Once we decide what personal success looks like, how do we work to effectively meet a goal? Here are few steps:

1. Offer yourself reflective space to identify your purpose. “Success” is relative to the individual. Giving yourself pockets of time to reflect helps you build a relationship with yourself and ensure your goal is truly yours and no one else’s. Read more about how to harness the power of reflection to reach your full potential.

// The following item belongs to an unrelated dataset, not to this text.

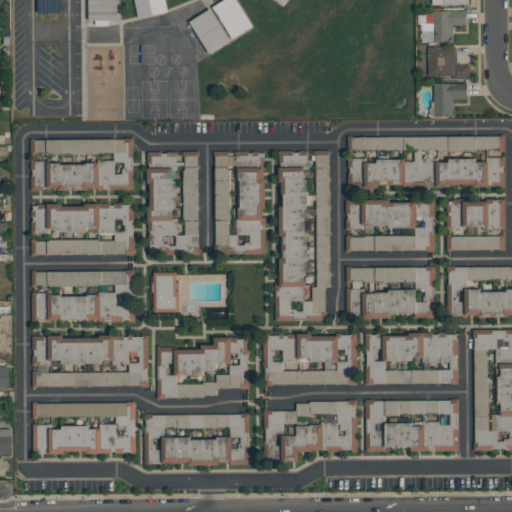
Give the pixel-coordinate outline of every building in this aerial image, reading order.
[(87,0),(88,21),(118,20),(117,0),(87,0)] [(133,0),(136,18),(167,13),(164,0),(133,0)] [(233,39),(253,26),(237,0),(223,0),(213,7),(233,39)] [(230,41),(210,8),(189,21),(209,53),(230,41)] [(466,25),(466,11),(420,12),(421,42),(454,42),(453,25),(466,25)] [(428,47),(428,76),(454,76),(454,79),(470,80),(470,64),(456,64),(456,47),(428,47)] [(434,84),(435,116),(454,116),(453,99),(468,98),(467,83),(434,84)] [(505,188),(505,157),(490,157),(490,160),(448,159),(448,162),(437,162),(437,158),(422,157),(422,150),(505,151),(505,137),(348,136),(348,149),(414,150),(414,160),(366,160),(366,158),(348,158),(348,186),(505,188)] [(134,189),(133,138),(32,140),(32,155),(114,153),(114,162),(31,163),(32,191),(134,189)] [(326,321),(326,288),(329,288),(331,150),(317,150),(316,287),(312,287),(312,301),(306,300),(307,179),(304,179),(304,169),(309,169),(309,151),(281,151),(280,206),(279,236),(281,236),(281,282),(275,282),(275,320),(326,321)] [(199,151),(183,151),(182,164),(198,165),(199,151)] [(266,253),(265,153),(230,153),(230,151),(215,151),(215,165),(215,254),(266,253)] [(149,255),(199,255),(198,167),(184,167),(184,235),(178,235),(178,217),(175,217),(175,169),(179,169),(179,161),(177,161),(177,152),(148,152),(149,255)] [(505,200),(447,200),(447,228),(505,228),(505,200)] [(434,201),(346,201),(346,230),(373,229),(373,227),(415,227),(415,235),(346,236),(346,251),(434,250),(434,201)] [(134,254),(134,204),(32,205),(32,233),(50,233),(50,232),(114,231),(114,239),(31,240),(32,255),(134,254)] [(447,236),(447,251),(505,249),(505,235),(447,236)] [(346,268),(346,283),(416,282),(416,291),(367,291),(367,318),(391,318),(391,314),(414,313),(414,318),(435,318),(435,266),(346,268)] [(511,266),(448,267),(449,317),(511,315),(511,289),(467,290),(467,281),(511,279),(511,266)] [(32,321),(134,320),(134,271),(32,271),(32,286),(115,285),(115,294),(32,294),(32,321)] [(178,311),(178,272),(153,272),(154,312),(178,311)] [(364,288),(346,289),(347,318),(365,318),(364,288)] [(475,450),(511,449),(511,329),(474,330),(475,450)] [(357,384),(356,334),(268,335),(268,385),(357,384)] [(366,383),(458,383),(458,334),(366,334),(366,383)] [(148,337),(33,336),(33,368),(33,386),(148,386),(148,337)] [(157,398),(217,397),(217,388),(249,388),(249,338),(215,338),(215,344),(201,345),(202,348),(157,348),(157,398)] [(9,367),(0,367),(0,388),(9,388),(9,367)] [(366,452),(386,452),(386,447),(411,447),(411,451),(459,450),(459,399),(365,401),(366,452)] [(265,461),(299,461),(299,451),(357,450),(357,401),(297,401),(297,410),(265,411),(265,461)] [(136,452),(135,402),(33,404),(33,418),(116,416),(116,426),(50,427),(50,424),(33,424),(34,453),(136,452)] [(145,414),(145,464),(250,463),(250,414),(145,414)] [(0,459),(10,459),(9,438),(0,438),(0,459)]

2. Expect and embrace the bumps. Once you’ve crafted your goal, take comfort in knowing that as hard as they might be, ups and downs are normal throughout the process and can even provide us with helpful insight. In 1979, Suzanne Kobasa, Ph.D., pioneered the concept of “hardiness” as a way to prevent detrimental effects of stress, one of the major components being perception of challenges as expected learning opportunities rather than inhibitions. If perfectionism is holding you back from trying, consider legendary basketball player Michael Jordan’s reflection on why “happily ever after” is a myth: “I’ve missed more than 9,000 shots in my career. I’ve lost almost 300 games. 26 times, I’ve been trusted to take the game winning shot and missed. I’ve failed over and over and over again in my life. And that is why I succeed.”

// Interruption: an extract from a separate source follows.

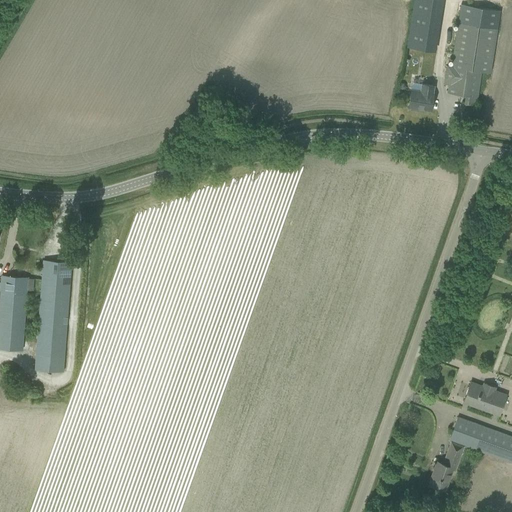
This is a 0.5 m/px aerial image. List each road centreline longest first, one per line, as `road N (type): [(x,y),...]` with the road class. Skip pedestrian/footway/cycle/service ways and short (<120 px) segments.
road 1 (tertiary): [(0,195),(80,199),(325,136),(480,158)]
road 2 (unclassified): [(353,511),(480,158)]
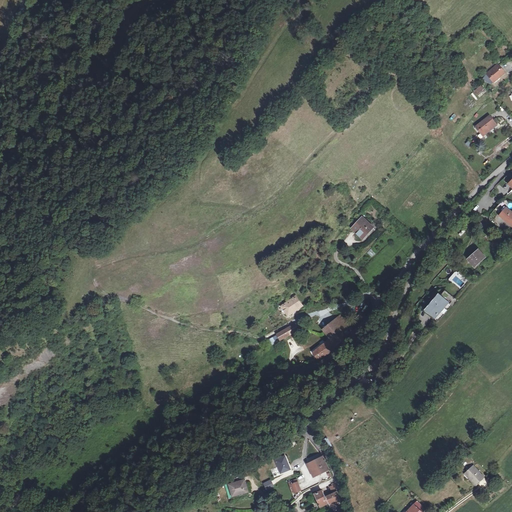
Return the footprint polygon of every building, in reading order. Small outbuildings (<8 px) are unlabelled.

3. Make positivity a practice. We know that the brain takes shape based on our habits, for better or for worse. So as much as we should prepare for the dips, we should also get into the habit of positively acknowledging our small but significant triumphs along the way: You reopened your writing file and started to reread your novel intro. You shifted your cold morning workouts to the evening after you’re already outside. You called alternate produce providers to help manage costs in your juice bar business. While these actions might seem like tiny droplets, without each of these iterative movements, the oceanic vision would never come to be. Remember to give yourself props for your efforts and for being where you are right here and now.